** Begin MATERIALS PROVIDED **

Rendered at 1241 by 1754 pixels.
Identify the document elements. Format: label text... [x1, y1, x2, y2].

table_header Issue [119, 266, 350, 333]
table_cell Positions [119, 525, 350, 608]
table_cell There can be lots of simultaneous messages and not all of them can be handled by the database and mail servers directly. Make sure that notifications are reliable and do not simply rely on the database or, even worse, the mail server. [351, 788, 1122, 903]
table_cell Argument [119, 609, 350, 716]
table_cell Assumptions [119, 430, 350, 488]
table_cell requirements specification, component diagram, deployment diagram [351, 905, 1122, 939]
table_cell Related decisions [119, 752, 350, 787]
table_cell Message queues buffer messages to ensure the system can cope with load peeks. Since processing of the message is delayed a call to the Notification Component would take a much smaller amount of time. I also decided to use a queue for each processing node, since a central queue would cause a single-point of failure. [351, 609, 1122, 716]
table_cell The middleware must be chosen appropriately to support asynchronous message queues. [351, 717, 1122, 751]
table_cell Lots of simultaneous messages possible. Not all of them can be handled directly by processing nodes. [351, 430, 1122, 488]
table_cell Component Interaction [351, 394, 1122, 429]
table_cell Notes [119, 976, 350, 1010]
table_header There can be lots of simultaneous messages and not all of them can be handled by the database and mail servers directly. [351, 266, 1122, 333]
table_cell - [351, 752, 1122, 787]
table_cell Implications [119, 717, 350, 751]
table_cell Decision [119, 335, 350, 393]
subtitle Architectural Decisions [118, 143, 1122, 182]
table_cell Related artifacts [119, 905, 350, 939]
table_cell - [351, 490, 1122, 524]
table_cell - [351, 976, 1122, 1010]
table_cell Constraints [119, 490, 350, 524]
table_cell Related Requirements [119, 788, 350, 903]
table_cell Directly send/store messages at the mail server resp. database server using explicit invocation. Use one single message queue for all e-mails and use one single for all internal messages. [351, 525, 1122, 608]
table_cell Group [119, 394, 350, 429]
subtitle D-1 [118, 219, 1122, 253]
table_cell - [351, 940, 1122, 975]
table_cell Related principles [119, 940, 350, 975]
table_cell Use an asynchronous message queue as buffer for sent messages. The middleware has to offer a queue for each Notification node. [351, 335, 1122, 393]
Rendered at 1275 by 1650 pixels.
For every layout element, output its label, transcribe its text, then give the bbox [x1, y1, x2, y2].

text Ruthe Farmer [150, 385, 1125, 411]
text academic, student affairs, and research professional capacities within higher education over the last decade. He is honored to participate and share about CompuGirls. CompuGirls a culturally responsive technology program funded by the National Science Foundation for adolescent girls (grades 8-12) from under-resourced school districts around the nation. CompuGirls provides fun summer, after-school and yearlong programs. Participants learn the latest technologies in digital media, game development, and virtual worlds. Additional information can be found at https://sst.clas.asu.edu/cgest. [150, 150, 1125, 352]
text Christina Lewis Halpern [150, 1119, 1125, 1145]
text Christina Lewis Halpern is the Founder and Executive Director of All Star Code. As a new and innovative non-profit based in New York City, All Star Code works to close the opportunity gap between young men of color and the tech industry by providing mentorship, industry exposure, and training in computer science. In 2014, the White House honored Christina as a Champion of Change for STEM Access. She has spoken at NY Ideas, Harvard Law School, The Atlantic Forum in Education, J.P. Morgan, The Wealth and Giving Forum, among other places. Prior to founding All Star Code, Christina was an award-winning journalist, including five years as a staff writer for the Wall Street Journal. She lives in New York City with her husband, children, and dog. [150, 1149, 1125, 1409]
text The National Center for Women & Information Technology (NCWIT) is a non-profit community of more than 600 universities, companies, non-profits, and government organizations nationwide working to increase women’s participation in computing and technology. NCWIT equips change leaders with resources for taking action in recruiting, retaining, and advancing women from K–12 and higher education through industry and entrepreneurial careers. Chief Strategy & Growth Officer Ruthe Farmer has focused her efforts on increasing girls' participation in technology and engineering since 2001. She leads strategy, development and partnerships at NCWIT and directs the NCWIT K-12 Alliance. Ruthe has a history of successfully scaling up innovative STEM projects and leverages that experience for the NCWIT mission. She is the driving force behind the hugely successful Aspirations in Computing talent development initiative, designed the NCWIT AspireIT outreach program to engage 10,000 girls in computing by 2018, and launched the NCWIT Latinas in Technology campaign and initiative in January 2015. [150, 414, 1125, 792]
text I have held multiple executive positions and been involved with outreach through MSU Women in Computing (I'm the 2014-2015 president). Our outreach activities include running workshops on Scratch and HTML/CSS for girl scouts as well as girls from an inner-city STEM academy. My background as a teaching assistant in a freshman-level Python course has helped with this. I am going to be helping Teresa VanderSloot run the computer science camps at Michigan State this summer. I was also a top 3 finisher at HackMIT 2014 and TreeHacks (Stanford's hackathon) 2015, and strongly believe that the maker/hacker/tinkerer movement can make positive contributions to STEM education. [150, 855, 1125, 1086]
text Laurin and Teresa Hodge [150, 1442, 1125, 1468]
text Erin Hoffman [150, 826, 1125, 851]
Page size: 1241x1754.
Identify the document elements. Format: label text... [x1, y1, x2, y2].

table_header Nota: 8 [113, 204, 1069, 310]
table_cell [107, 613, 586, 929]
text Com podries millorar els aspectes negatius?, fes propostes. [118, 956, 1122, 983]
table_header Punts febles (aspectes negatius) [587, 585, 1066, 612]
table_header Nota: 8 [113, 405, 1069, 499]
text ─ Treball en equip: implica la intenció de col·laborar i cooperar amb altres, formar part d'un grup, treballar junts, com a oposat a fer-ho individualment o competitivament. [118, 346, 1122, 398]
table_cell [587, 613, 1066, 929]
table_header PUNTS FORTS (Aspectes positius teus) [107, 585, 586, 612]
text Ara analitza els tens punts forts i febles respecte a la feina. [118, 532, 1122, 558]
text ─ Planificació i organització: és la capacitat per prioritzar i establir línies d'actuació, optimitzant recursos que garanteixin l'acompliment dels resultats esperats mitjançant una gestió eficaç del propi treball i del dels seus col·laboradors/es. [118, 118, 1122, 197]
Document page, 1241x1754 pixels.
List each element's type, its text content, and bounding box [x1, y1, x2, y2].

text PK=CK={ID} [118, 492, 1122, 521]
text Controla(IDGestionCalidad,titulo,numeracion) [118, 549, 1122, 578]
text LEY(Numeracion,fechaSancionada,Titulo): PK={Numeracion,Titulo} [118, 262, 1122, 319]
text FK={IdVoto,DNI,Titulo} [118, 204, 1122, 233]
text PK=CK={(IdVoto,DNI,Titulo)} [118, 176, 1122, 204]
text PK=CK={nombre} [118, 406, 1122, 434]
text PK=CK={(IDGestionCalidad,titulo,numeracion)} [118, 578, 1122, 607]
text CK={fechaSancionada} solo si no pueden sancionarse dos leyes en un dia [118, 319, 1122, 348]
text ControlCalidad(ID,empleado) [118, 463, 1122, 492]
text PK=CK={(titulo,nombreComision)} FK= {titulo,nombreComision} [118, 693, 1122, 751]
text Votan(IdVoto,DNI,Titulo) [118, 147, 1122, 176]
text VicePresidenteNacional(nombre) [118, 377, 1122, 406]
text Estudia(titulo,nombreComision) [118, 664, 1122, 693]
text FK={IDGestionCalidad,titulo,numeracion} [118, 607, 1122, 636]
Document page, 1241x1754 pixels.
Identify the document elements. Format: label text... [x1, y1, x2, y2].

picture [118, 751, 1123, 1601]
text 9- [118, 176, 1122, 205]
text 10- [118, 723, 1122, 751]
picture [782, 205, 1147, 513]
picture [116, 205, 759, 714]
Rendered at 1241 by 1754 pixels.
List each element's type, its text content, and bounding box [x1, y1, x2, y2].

** End MATERIALS PROVIDED **

## AIM
Reproduce every line of the records above character for character, leaving nothing out and changing nothing.

## SOLUTION BELOW
Rendered at 1241 by 1754 pixels.
Identify the document elements. Format: label text... [x1, y1, x2, y2].

table_header Issue [119, 266, 350, 333]
table_cell Positions [119, 525, 350, 608]
table_cell There can be lots of simultaneous messages and not all of them can be handled by the database and mail servers directly. Make sure that notifications are reliable and do not simply rely on the database or, even worse, the mail server. [351, 788, 1122, 903]
table_cell Argument [119, 609, 350, 716]
table_cell Assumptions [119, 430, 350, 488]
table_cell requirements specification, component diagram, deployment diagram [351, 905, 1122, 939]
table_cell Related decisions [119, 752, 350, 787]
table_cell Message queues buffer messages to ensure the system can cope with load peeks. Since processing of the message is delayed a call to the Notification Component would take a much smaller amount of time. I also decided to use a queue for each processing node, since a central queue would cause a single-point of failure. [351, 609, 1122, 716]
table_cell The middleware must be chosen appropriately to support asynchronous message queues. [351, 717, 1122, 751]
table_cell Lots of simultaneous messages possible. Not all of them can be handled directly by processing nodes. [351, 430, 1122, 488]
table_cell Component Interaction [351, 394, 1122, 429]
table_cell Notes [119, 976, 350, 1010]
table_header There can be lots of simultaneous messages and not all of them can be handled by the database and mail servers directly. [351, 266, 1122, 333]
table_cell - [351, 752, 1122, 787]
table_cell Implications [119, 717, 350, 751]
table_cell Decision [119, 335, 350, 393]
subtitle Architectural Decisions [118, 143, 1122, 182]
table_cell Related artifacts [119, 905, 350, 939]
table_cell - [351, 490, 1122, 524]
table_cell - [351, 976, 1122, 1010]
table_cell Constraints [119, 490, 350, 524]
table_cell Related Requirements [119, 788, 350, 903]
table_cell Directly send/store messages at the mail server resp. database server using explicit invocation. Use one single message queue for all e-mails and use one single for all internal messages. [351, 525, 1122, 608]
table_cell Group [119, 394, 350, 429]
subtitle D-1 [118, 219, 1122, 253]
table_cell - [351, 940, 1122, 975]
table_cell Related principles [119, 940, 350, 975]
table_cell Use an asynchronous message queue as buffer for sent messages. The middleware has to offer a queue for each Notification node. [351, 335, 1122, 393]
Rendered at 1275 by 1650 pixels.
For every layout element, output its label, transcribe its text, then give the bbox [x1, y1, x2, y2].

text Ruthe Farmer [150, 385, 1125, 411]
text academic, student affairs, and research professional capacities within higher education over the last decade. He is honored to participate and share about CompuGirls. CompuGirls a culturally responsive technology program funded by the National Science Foundation for adolescent girls (grades 8-12) from under-resourced school districts around the nation. CompuGirls provides fun summer, after-school and yearlong programs. Participants learn the latest technologies in digital media, game development, and virtual worlds. Additional information can be found at https://sst.clas.asu.edu/cgest. [150, 150, 1125, 352]
text Christina Lewis Halpern [150, 1119, 1125, 1145]
text Christina Lewis Halpern is the Founder and Executive Director of All Star Code. As a new and innovative non-profit based in New York City, All Star Code works to close the opportunity gap between young men of color and the tech industry by providing mentorship, industry exposure, and training in computer science. In 2014, the White House honored Christina as a Champion of Change for STEM Access. She has spoken at NY Ideas, Harvard Law School, The Atlantic Forum in Education, J.P. Morgan, The Wealth and Giving Forum, among other places. Prior to founding All Star Code, Christina was an award-winning journalist, including five years as a staff writer for the Wall Street Journal. She lives in New York City with her husband, children, and dog. [150, 1149, 1125, 1409]
text The National Center for Women & Information Technology (NCWIT) is a non-profit community of more than 600 universities, companies, non-profits, and government organizations nationwide working to increase women’s participation in computing and technology. NCWIT equips change leaders with resources for taking action in recruiting, retaining, and advancing women from K–12 and higher education through industry and entrepreneurial careers. Chief Strategy & Growth Officer Ruthe Farmer has focused her efforts on increasing girls' participation in technology and engineering since 2001. She leads strategy, development and partnerships at NCWIT and directs the NCWIT K-12 Alliance. Ruthe has a history of successfully scaling up innovative STEM projects and leverages that experience for the NCWIT mission. She is the driving force behind the hugely successful Aspirations in Computing talent development initiative, designed the NCWIT AspireIT outreach program to engage 10,000 girls in computing by 2018, and launched the NCWIT Latinas in Technology campaign and initiative in January 2015. [150, 414, 1125, 792]
text I have held multiple executive positions and been involved with outreach through MSU Women in Computing (I'm the 2014-2015 president). Our outreach activities include running workshops on Scratch and HTML/CSS for girl scouts as well as girls from an inner-city STEM academy. My background as a teaching assistant in a freshman-level Python course has helped with this. I am going to be helping Teresa VanderSloot run the computer science camps at Michigan State this summer. I was also a top 3 finisher at HackMIT 2014 and TreeHacks (Stanford's hackathon) 2015, and strongly believe that the maker/hacker/tinkerer movement can make positive contributions to STEM education. [150, 855, 1125, 1086]
text Laurin and Teresa Hodge [150, 1442, 1125, 1468]
text Erin Hoffman [150, 826, 1125, 851]
Page size: 1241x1754.
Identify the document elements. Format: label text... [x1, y1, x2, y2].

table_header Nota: 8 [113, 204, 1069, 310]
table_cell [107, 613, 586, 929]
text Com podries millorar els aspectes negatius?, fes propostes. [118, 956, 1122, 983]
table_header Punts febles (aspectes negatius) [587, 585, 1066, 612]
table_header Nota: 8 [113, 405, 1069, 499]
text ─ Treball en equip: implica la intenció de col·laborar i cooperar amb altres, formar part d'un grup, treballar junts, com a oposat a fer-ho individualment o competitivament. [118, 346, 1122, 398]
table_cell [587, 613, 1066, 929]
table_header PUNTS FORTS (Aspectes positius teus) [107, 585, 586, 612]
text Ara analitza els tens punts forts i febles respecte a la feina. [118, 532, 1122, 558]
text ─ Planificació i organització: és la capacitat per prioritzar i establir línies d'actuació, optimitzant recursos que garanteixin l'acompliment dels resultats esperats mitjançant una gestió eficaç del propi treball i del dels seus col·laboradors/es. [118, 118, 1122, 197]
Document page, 1241x1754 pixels.
List each element's type, its text content, and bounding box [x1, y1, x2, y2].

text PK=CK={ID} [118, 492, 1122, 521]
text Controla(IDGestionCalidad,titulo,numeracion) [118, 549, 1122, 578]
text LEY(Numeracion,fechaSancionada,Titulo): PK={Numeracion,Titulo} [118, 262, 1122, 319]
text FK={IdVoto,DNI,Titulo} [118, 204, 1122, 233]
text PK=CK={(IdVoto,DNI,Titulo)} [118, 176, 1122, 204]
text PK=CK={nombre} [118, 406, 1122, 434]
text PK=CK={(IDGestionCalidad,titulo,numeracion)} [118, 578, 1122, 607]
text CK={fechaSancionada} solo si no pueden sancionarse dos leyes en un dia [118, 319, 1122, 348]
text ControlCalidad(ID,empleado) [118, 463, 1122, 492]
text PK=CK={(titulo,nombreComision)} FK= {titulo,nombreComision} [118, 693, 1122, 751]
text Votan(IdVoto,DNI,Titulo) [118, 147, 1122, 176]
text VicePresidenteNacional(nombre) [118, 377, 1122, 406]
text Estudia(titulo,nombreComision) [118, 664, 1122, 693]
text FK={IDGestionCalidad,titulo,numeracion} [118, 607, 1122, 636]
Document page, 1241x1754 pixels.
Identify the document elements. Format: label text... [x1, y1, x2, y2].

picture [118, 751, 1123, 1601]
text 9- [118, 176, 1122, 205]
text 10- [118, 723, 1122, 751]
picture [782, 205, 1147, 513]
picture [116, 205, 759, 714]
Rendered at 1241 by 1754 pixels.
List each element's type, its text content, and bounding box [x1, y1, x2, y2].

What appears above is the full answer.